• Written task
Of all the lines below, return only those starting with the line holding "Page size: 1275x1650." and going on through the line holding "For every layout", exactly as written.

• Listed records
════════

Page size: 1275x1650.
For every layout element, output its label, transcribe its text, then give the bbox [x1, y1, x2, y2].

════════

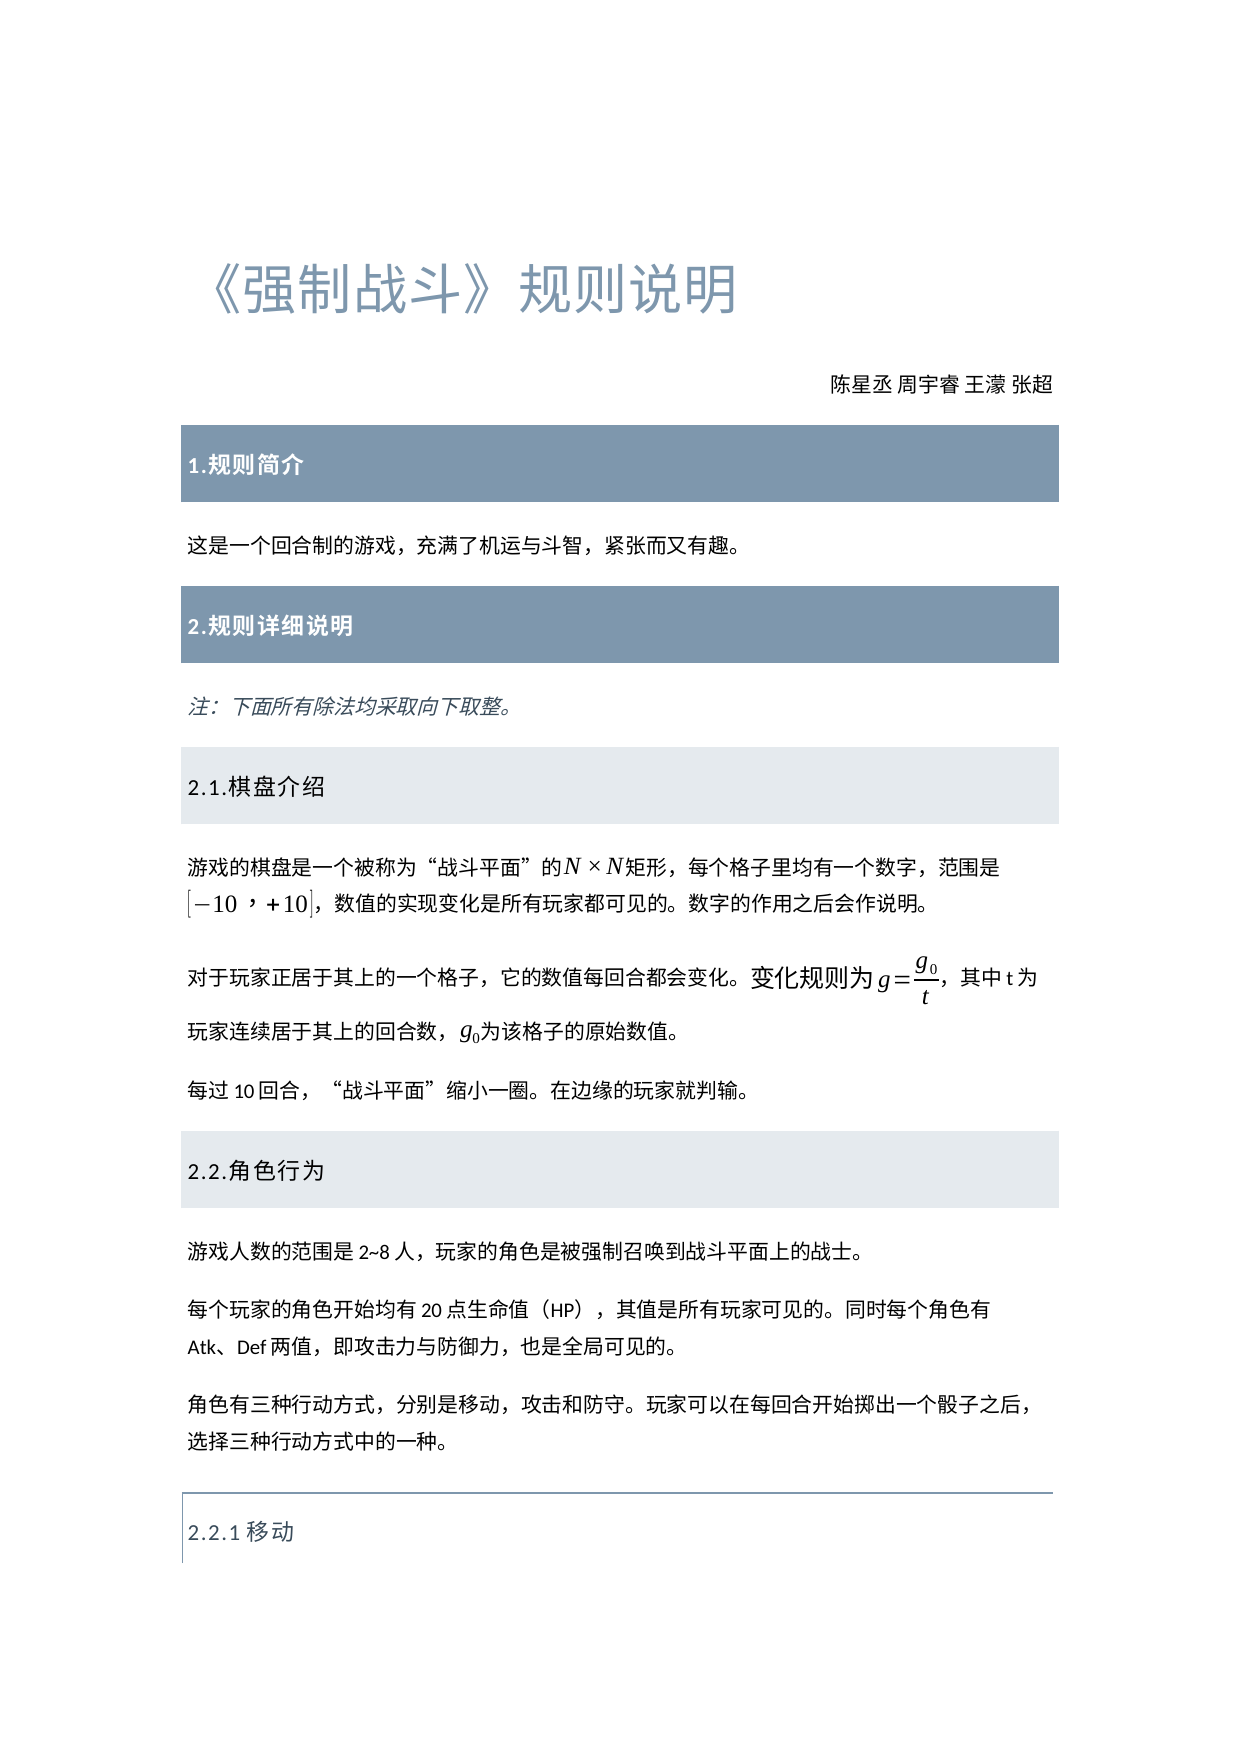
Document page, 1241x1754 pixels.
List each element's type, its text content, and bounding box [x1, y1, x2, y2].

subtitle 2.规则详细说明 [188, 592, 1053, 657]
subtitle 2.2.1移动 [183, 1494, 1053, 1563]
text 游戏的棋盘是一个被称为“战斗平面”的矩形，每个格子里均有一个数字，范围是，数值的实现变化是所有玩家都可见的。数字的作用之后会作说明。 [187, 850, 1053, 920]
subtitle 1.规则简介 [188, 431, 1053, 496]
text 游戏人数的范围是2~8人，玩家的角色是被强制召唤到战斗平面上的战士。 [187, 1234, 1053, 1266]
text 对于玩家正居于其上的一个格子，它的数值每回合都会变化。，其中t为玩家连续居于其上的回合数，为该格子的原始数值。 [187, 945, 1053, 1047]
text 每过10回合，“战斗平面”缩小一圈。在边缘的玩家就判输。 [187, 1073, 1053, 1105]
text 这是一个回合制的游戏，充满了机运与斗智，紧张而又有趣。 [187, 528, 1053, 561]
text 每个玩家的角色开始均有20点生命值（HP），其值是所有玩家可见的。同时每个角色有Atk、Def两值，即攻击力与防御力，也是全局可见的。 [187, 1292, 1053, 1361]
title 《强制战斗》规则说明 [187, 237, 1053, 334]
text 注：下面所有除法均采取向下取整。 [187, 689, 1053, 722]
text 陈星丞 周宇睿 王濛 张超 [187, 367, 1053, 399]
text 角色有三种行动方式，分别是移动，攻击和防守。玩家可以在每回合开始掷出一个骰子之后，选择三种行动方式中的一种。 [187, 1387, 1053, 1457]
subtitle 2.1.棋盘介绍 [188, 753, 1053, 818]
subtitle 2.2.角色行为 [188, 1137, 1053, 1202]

════════

• Expected answer
Page size: 1275x1650.
For every layout element, output its label, transcribe its text, then give the bbox [x1, y1, x2, y2].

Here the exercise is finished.